§ Aufgaben
(a) Prüfe, ob die Aussagen (i), (ii) und (iii) mit dem Text über die Stoa übereinstimmen. Antworte jeweils mit Ja oder Nein und zitiere wörtlich die entscheidende Stelle.
(i) Die stoische Schule beruft sich auf Sokrates.
(ii) Massimo Pigliucci wird als antiker Stoiker vorgestellt.
(iii) In Übereinstimmung mit der Natur zu leben heißt, nackt in den Wald zu gehen und Bäume zu umarmen.
(b) Gib den Abschnitt des Textes über die Stoa von „Diesen für die“ bis „nach stoischer Lehre.“ wortgetreu aus.

Die letzten Beiträge zur Selbstkontrolle sollten einen Sinn für die stoische Lebensphilosophie vermitteln. Selbstkontrolle war für Stoiker eine der wertvollsten Haben, die man sich im Leben erarbeiten kann. Stoische Charakterbildung, stoische moralische Erziehung und stoische spirituelle Übung hat Selbststeuerung zum hohen Ziel. Denn, so sagt es die Klugheit, wer sich kontrollieren kann, der ist für alle möglichen zukünftigen Fälle zugerüstet. Der Kontrollierte wird ein gelingendes Leben führen.
So wie alle lebensphilosophischen Schulen beruft sich auch die stoische auf Sokrates. Dessen Lieblingsthema beim Philosophieren war: Was ist das beste, das der Mensch aus sich machen kann? – Die Stoiker antworten darauf mit stolzer Brust: Sich selber kennen und sich kontrollieren. Warum das denn so sei? Weil es von Vollkommenheit zeugt, dass wir leben, wie es unserer Natur entspricht. Der Mensch hat die Pflicht, seine natürlichen Anlagen zu entwickeln.
Diesen für die stoische Lebensart zentralen Gedanken will ich hier erläutern. Es wird sich herausstellen, dass er auch heute noch sinnvoll in ein philosophisches Leben eingegliedert werden kann. Stichwortartig hat sich diese alte Lehre erhalten in dem Spruch: „In Übereinstimmung mit der Natur leben – das ist die vollkommenste Art zu leben.“
Die Gründer der Stoa: Zenon, Kleanthes, Chrysipp
Massimo Pigliucci, ein zeitgenössischer Lehrer des Stoizismus, leitet seine Ausführung zu diesem Thema immer ein mit dem Witz von den Hippies: In Übereinstimmung mit der Natur leben, bedeutet nicht nackt in den Wald gehen und Bäume umarmen. Das ist völlig in Ordnung, aber nicht die Praxis nach stoischer Lehre.
In Übereinstimmung mit der Natur leben – dieser Wahlspruch für die stoische Lebensart – führt zurück auf die ersten Stoiker in Athen. Der Gründer der Stoa, Zenon von Kition, hat gelehrt: „Einstimmig sollst du leben.“ Er meint damit: Du sollst mit deinem Wesen übereinstimmen; vollziehe keine Tätigkeiten, die deinem Weisen widersprechen.
„Einstimmig sollst du leben.“
Zenon von Kition
Wohlgemerkt: Für den Stoiker geht es um das Praktische: Wie bringen wir Worte und Taten zusammen? Wie Bedürfnisse und Befriedigung? Wie Wünsche und Handlungen? Wie werden aus bloßen Plänen und Vorhaben Verdienste und Erfolge? – Zenons Antwort ist grundlegend: Widerspreche bei allem, was du tust, niemals Dir selbst.

§ Material
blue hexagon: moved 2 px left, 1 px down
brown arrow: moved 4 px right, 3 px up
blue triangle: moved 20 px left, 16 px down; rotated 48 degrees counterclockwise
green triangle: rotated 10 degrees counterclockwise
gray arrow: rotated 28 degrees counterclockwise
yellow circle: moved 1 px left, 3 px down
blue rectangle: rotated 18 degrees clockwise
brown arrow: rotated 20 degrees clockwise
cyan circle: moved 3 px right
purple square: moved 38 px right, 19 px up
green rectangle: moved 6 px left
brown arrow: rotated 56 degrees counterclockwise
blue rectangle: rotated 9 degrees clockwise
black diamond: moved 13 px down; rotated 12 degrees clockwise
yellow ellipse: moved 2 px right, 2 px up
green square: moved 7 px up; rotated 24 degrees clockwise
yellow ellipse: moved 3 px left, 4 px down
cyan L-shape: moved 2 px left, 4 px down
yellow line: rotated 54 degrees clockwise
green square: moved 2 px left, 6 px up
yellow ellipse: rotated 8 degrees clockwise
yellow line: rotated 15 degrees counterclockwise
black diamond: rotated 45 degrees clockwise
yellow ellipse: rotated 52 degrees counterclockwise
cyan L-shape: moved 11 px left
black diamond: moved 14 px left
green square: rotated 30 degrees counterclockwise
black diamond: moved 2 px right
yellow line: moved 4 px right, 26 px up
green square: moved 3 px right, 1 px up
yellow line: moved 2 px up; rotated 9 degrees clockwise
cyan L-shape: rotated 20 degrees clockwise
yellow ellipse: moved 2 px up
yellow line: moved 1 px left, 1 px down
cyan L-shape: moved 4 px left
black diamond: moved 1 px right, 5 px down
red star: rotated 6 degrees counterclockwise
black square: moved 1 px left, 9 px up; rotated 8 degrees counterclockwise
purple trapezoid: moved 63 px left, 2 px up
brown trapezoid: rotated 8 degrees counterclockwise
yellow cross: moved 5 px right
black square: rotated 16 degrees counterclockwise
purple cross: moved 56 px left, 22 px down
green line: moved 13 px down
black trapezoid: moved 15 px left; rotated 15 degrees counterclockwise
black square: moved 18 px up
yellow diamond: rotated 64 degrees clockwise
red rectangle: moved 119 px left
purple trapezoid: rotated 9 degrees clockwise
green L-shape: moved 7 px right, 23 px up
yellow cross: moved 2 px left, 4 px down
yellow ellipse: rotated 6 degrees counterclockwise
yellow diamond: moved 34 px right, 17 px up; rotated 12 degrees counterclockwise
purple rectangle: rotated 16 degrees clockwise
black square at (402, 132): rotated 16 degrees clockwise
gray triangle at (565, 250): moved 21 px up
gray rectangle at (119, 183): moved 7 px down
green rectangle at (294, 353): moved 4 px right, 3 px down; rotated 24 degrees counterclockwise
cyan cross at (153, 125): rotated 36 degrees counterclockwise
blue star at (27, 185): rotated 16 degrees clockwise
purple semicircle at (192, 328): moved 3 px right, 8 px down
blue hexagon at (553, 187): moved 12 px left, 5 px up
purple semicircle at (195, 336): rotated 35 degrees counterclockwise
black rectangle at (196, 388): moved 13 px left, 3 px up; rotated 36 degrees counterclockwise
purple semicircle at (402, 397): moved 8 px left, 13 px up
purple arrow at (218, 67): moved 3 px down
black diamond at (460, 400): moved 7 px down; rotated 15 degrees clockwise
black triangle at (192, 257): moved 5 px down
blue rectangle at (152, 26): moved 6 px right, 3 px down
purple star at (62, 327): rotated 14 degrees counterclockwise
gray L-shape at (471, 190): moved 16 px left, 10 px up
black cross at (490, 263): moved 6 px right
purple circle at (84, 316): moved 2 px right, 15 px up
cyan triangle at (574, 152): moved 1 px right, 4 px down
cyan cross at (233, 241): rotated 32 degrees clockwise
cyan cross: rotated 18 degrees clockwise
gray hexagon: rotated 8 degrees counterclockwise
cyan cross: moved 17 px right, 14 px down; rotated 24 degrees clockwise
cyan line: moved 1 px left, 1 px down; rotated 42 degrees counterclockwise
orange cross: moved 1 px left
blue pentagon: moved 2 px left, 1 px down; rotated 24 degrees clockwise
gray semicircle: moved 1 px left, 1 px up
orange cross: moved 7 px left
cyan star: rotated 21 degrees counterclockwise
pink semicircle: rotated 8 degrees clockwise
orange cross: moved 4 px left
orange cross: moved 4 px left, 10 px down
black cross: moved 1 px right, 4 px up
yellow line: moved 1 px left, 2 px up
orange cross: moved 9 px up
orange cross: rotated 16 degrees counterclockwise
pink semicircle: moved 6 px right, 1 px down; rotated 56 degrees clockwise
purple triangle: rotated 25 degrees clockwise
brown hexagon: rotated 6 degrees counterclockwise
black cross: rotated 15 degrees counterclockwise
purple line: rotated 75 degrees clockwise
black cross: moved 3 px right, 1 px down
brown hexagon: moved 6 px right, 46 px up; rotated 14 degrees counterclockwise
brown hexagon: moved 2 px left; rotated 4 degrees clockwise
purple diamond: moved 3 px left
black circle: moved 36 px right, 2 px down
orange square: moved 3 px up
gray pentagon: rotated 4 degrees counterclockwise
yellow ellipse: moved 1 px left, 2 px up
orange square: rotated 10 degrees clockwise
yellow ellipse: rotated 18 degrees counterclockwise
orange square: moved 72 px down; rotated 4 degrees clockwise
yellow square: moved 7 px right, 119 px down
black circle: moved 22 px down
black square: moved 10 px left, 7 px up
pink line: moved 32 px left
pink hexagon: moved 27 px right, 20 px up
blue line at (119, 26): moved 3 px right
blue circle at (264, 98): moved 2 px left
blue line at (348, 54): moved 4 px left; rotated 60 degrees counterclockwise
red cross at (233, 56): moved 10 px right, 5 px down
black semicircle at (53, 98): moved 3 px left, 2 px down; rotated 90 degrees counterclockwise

§ Lösungen je Aufgabe
(a)
(i) Ja: „So wie alle lebensphilosophischen Schulen beruft sich auch die stoische auf Sokrates.“
(ii) Nein: „Massimo Pigliucci, ein zeitgenössischer Lehrer des Stoizismus“
(iii) Nein: „In Übereinstimmung mit der Natur leben, bedeutet nicht nackt in den Wald gehen und Bäume umarmen.“

(b)
Diesen für die stoische Lebensart zentralen Gedanken will ich hier erläutern. Es wird sich herausstellen, dass er auch heute noch sinnvoll in ein philosophisches Leben eingegliedert werden kann. Stichwortartig hat sich diese alte Lehre erhalten in dem Spruch: „In Übereinstimmung mit der Natur leben – das ist die vollkommenste Art zu leben.“
Die Gründer der Stoa: Zenon, Kleanthes, Chrysipp
Massimo Pigliucci, ein zeitgenössischer Lehrer des Stoizismus, leitet seine Ausführung zu diesem Thema immer ein mit dem Witz von den Hippies: In Übereinstimmung mit der Natur leben, bedeutet nicht nackt in den Wald gehen und Bäume umarmen. Das ist völlig in Ordnung, aber nicht die Praxis nach stoischer Lehre.